Any Interest in a Distributed Vision programme?

I’ve just started work on a programme which will distribute the load of vision processing across multiple Raspberry Pi’s (or any set of computers). This is roughly how it would work:

1st Pi: BGR -> HSV and HSV threshold
2nd Pi: Canny (find edges) & findContours
3rd Pi: Iterate through contours to find largest and report its centre with JSON

The first Pi takes in the mjpeg stream from the camera and produces an mjpeg stream of its output for the next Pi to use as its input, and so on. The 3rd Pi’s job could most likely be integrated into the 2nd Pi.

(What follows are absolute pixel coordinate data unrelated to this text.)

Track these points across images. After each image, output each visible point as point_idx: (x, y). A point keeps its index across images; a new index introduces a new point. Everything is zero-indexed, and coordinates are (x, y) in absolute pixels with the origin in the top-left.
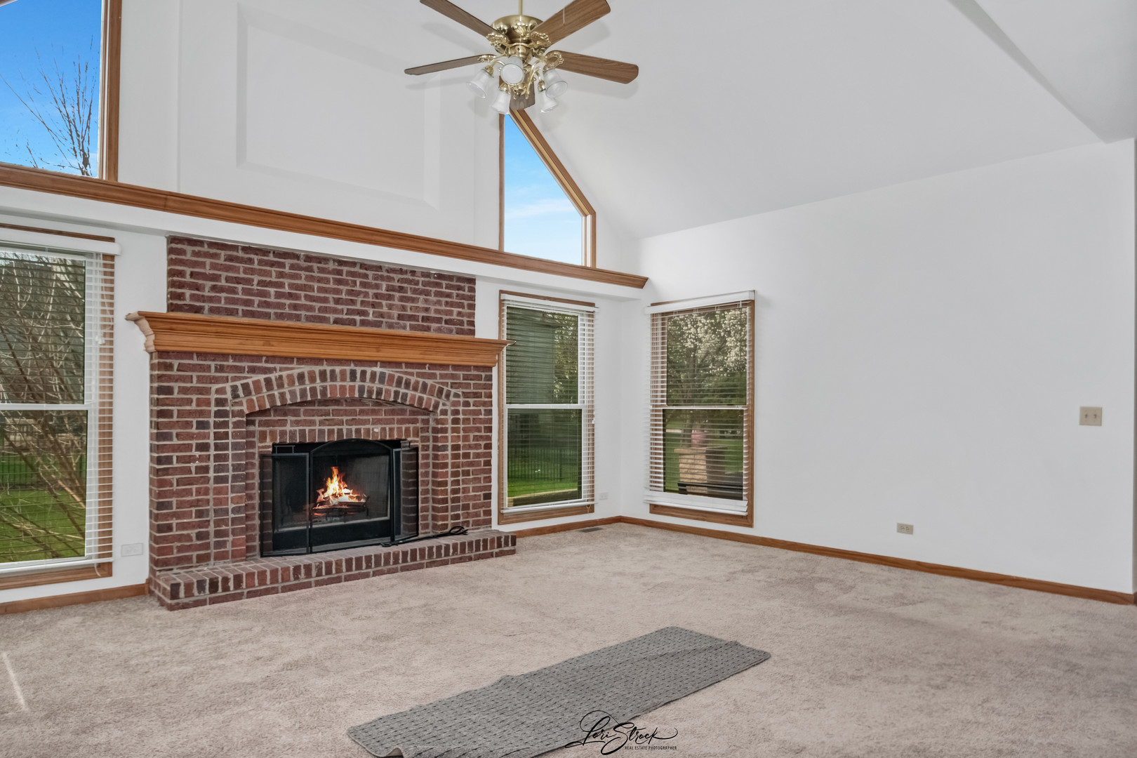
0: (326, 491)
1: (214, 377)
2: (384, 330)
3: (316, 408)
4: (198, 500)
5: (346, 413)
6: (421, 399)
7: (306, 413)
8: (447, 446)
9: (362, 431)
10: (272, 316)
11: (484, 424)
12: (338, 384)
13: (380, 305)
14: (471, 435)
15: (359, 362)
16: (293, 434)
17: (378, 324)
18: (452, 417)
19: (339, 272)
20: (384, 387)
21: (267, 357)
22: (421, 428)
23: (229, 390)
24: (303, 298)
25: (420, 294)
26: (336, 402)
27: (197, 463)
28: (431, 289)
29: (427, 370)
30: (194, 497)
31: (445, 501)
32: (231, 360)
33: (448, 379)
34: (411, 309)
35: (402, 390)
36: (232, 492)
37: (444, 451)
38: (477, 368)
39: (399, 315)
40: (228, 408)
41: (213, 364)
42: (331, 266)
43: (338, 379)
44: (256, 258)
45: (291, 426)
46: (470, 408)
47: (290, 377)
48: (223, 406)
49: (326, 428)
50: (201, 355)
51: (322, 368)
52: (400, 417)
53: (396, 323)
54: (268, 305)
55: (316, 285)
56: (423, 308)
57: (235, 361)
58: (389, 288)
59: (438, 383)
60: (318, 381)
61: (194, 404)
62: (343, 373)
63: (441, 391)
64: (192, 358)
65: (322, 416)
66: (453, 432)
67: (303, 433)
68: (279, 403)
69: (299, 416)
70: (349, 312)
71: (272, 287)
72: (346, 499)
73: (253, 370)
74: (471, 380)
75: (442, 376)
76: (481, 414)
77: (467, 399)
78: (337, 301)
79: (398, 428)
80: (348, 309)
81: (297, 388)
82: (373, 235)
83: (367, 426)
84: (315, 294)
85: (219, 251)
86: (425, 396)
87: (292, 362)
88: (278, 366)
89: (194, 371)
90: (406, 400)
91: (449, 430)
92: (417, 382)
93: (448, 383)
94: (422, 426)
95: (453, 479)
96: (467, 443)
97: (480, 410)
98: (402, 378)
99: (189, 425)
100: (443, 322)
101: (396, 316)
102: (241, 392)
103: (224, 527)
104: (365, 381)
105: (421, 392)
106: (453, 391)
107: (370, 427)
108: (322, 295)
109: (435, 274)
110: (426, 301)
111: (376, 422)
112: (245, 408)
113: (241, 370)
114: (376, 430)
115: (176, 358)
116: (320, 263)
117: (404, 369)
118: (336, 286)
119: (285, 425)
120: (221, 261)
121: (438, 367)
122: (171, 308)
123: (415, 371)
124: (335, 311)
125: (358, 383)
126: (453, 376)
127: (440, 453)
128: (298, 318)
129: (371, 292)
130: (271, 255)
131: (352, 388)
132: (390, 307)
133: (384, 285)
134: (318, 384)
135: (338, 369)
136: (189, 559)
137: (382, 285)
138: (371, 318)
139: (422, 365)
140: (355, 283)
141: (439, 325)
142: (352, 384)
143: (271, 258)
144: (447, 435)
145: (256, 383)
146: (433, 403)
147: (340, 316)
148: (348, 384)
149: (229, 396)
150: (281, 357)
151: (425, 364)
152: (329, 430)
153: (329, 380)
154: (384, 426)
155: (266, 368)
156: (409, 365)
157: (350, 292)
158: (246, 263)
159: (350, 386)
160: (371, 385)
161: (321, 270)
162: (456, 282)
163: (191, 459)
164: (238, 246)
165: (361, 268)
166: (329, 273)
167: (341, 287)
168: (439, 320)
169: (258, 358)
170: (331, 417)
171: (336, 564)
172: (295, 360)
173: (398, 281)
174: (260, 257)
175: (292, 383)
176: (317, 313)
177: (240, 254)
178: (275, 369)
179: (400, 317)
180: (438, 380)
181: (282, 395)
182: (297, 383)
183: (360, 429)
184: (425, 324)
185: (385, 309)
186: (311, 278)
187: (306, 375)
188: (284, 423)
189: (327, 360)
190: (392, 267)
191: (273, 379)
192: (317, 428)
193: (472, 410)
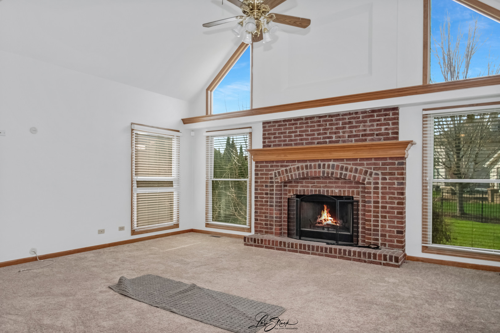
0: (321, 217)
1: (270, 169)
2: (340, 144)
3: (310, 180)
4: (265, 212)
5: (322, 183)
6: (355, 177)
7: (306, 182)
8: (371, 201)
9: (329, 191)
10: (293, 145)
11: (397, 190)
12: (313, 170)
13: (339, 133)
14: (388, 196)
15: (322, 160)
16: (300, 191)
17: (337, 142)
18: (373, 186)
19: (319, 121)
20: (335, 171)
21: (286, 161)
22: (361, 191)
23: (273, 174)
24: (304, 136)
25: (361, 123)
26: (318, 178)
27: (265, 199)
28: (367, 119)
29: (358, 162)
30: (264, 211)
31: (370, 230)
32: (275, 163)
33: (372, 165)
34: (355, 131)
35: (344, 172)
36: (275, 211)
37: (369, 204)
38: (391, 158)
39: (348, 135)
40: (273, 180)
41: (269, 165)
42: (316, 119)
43: (313, 168)
44: (287, 123)
45: (300, 188)
46: (387, 181)
47: (294, 168)
48: (272, 179)
49: (313, 189)
50: (266, 162)
51: (306, 164)
52: (349, 185)
53: (347, 140)
54: (291, 140)
55: (309, 129)
56: (362, 130)
57: (276, 163)
58: (344, 124)
59: (365, 168)
60: (305, 169)
61: (264, 179)
62: (315, 165)
63: (366, 172)
64: (263, 163)
65: (312, 184)
66: (374, 194)
67: (304, 190)
68: (290, 179)
69: (303, 184)
70: (324, 138)
71: (293, 133)
72: (329, 222)
73: (282, 166)
74: (387, 165)
75: (368, 164)
76: (395, 185)
77: (384, 176)
78: (319, 134)
79: (348, 191)
80: (323, 137)
81: (297, 172)
82: (323, 102)
83: (332, 189)
84: (310, 133)
85: (276, 124)
86: (357, 175)
87: (295, 162)
88: (290, 164)
89: (264, 167)
90: (346, 177)
91: (372, 193)
92: (352, 168)
93: (371, 168)
94: (362, 190)
95: (374, 219)
96: (384, 201)
97: (394, 182)
98: (343, 166)
99: (262, 186)
100: (375, 135)
101: (347, 136)
102: (277, 175)
103: (272, 223)
104: (325, 169)
105: (354, 173)
106: (374, 172)
107: (334, 189)
108: (312, 133)
109: (369, 111)
110: (364, 126)
111: (336, 187)
112: (279, 180)
113: (277, 166)
114: (336, 191)
115: (259, 164)
116: (311, 119)
117: (345, 162)
118: (318, 128)
119: (298, 187)
120: (276, 127)
121: (365, 160)
122: (264, 146)
123: (351, 162)
124: (318, 139)
125: (322, 170)
126: (375, 164)
127: (366, 204)
128: (302, 144)
129: (334, 127)
130: (293, 121)
131: (319, 172)
132: (344, 133)
133: (341, 122)
134: (305, 171)
135: (313, 164)
136: (262, 231)
137: (339, 123)
138: (334, 139)
139: (356, 159)
140: (326, 124)
141: (373, 137)
142: (319, 170)
143: (293, 122)
144: (371, 195)
145: (282, 171)
146: (362, 178)
147: (320, 141)
148: (317, 170)
149: (273, 176)
150: (291, 161)
151: (357, 159)
152: (315, 190)
153: (309, 169)
154: (341, 189)
155: (286, 165)
156: (348, 160)
157: (324, 129)
158: (284, 126)
159: (319, 171)
160: (328, 170)
161: (312, 122)
162: (384, 112)
163: (263, 198)
164: (281, 121)
165: (329, 117)
166: (315, 123)
167: (320, 128)
168: (372, 135)
169: (283, 161)
170: (316, 185)
171: (295, 245)
172: (297, 161)
173: (348, 119)
174: (289, 123)
175: (295, 171)
176: (310, 141)
177: (282, 123)
178: (289, 165)
179: (349, 137)
180: (365, 166)
181: (292, 175)
182: (296, 171)
183: (329, 190)
184: (363, 138)
185: (341, 134)
186: (308, 127)
187: (300, 167)
188: (297, 186)
189: (309, 160)
190: (344, 113)
191: (288, 169)
192: (310, 189)
193: (389, 182)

So far, I’ve only done the first stage. However, the results are already pretty dramatic, (at least in my opinion). The Pi is able to smoothly process 15 frames per second, with just about a second of delay at 320 by 240 resolution. Turning the camera frame rate down to 10fps, brings down the delay to about a bit less than half a second. Now I just have to get my hands on another Raspberry Pi!

I just wanted to gauge interest in such a programme for a possible release in the future.

Much of this was motivated through my hatred of nVidia and CUDA. (Their business practices are horrible)

I’m using OpenCV 3.0 via C++ on the Raspberry Pi’s.

We were getting less delay than that just using an Axis Camera running GRIP on the Driver Station last year.

What frame rate were you using on the camera?

Also, I’ve had my fair share of issues with connectivity on the field. I’ve even seen so far as the field volunteers blaming the robot code for disconnecting rather than admit that there may be issues with the FMS. We weren’t doing any vision at all, just driving.

That’s another reason for me personally to use a co-processor rather than the driver station.

P.S. Also, its cool to use a co-processor.

This is a cool project. I’ve always been interested in parallel/distributed computing. I just don’t really see the application here. Just to throw my two cents in here, today we were getting 40 FPS on a Beaglebone Black running a basic HSV/contour/math pipeline at 320x240 resolution.

I would think that transmitting the data between your processors would introduce more problems than it would solve. RAM is a lot faster than TCP/IP.

All for multiple ARM processors clustered to perform operations (it’s something I actually use not as part of FIRST).

A control system I helped propose to FIRST actually used a similar idea to expand motion and sensor processing using the Parallax Propellers stacked up.

Still have 400+ 68360 CPU cards in VME chassis in my garage arranged as a mainframe.

However I’d like to see a comparison of this against a NVidia or Kangaroo because it seems this is a very hardware intensive way to arrive at parallel processing cores in this situation. It would also seem harder to optimize the operations because you end up doing interprocess communications over actual sockets on physical NICs rather than by sharing an array in memory. I can easily see how first you’ll end up with collisions, then having to introduce hardware switches to your robot. Finally ending up with network tuning issues that will never be faster than the RAM on the ARM boards would have been.

I wonder how some of the posters in this topic feel about OpenCL consider the issues they have with NVidia’s Cuda. I’ve used OpenCL quite adequately and there is support for OpenCL (though less optimized) with some of NVidia’s product line. It’s kind of strange to suggest that NVidia’s business practices are horrible when both AMD/Intel via Intel Management Engine and AMD PSP have basically locked out the development of 3rd party boot firmware for the latest generations of processors which along those same lines does not lead to market diversity (note it is under the pretense of a security solution).

Hmm, finding contours from a 320x240 image shouldn’t be taking that long. What Raspberry PI are you using? There will be a big difference between 1 and 3. There are also more capable ARM based computers out there. We’re using the ODROID C2 this year for real time video streaming at it is handling 3 320x240@30fps and 1 640x480@30fps H.264 streams at about 50% CPU usage.

A couple of recommendations, based on what you’ve shared:

  1. Get frames from the camera in YUYV, not MJPEG. MJPEG requires addition CPU overhead while only saving USB bandwidth. Unless you have more than 4 cameras, this isn’t going to be a concern
  2. Downsample the image before processing it. Both JPEG and YUYV store color information at half resolution anyways, so if you’re doing hue based processing you’re not actually losing much here. Half the resolution = 4x faster processing
  3. Filter your image. You can use OpenCV’s morphological operations to filter out noise in a binary image. Little specks can happen due to noise and can cause a lot of performance overhead.
  4. Tune your OpenCV method parameters. A lot of OpenCV’s methods take parameters that impact runtime. Canny is a good example, wide threshold values will find a lot of potential candidates, but this means a lot of processing overhead.

Distributed approaches to problem solving can be really technically rewarding and have a big payoff, but be aware of how much additional complexity this introduces in the system.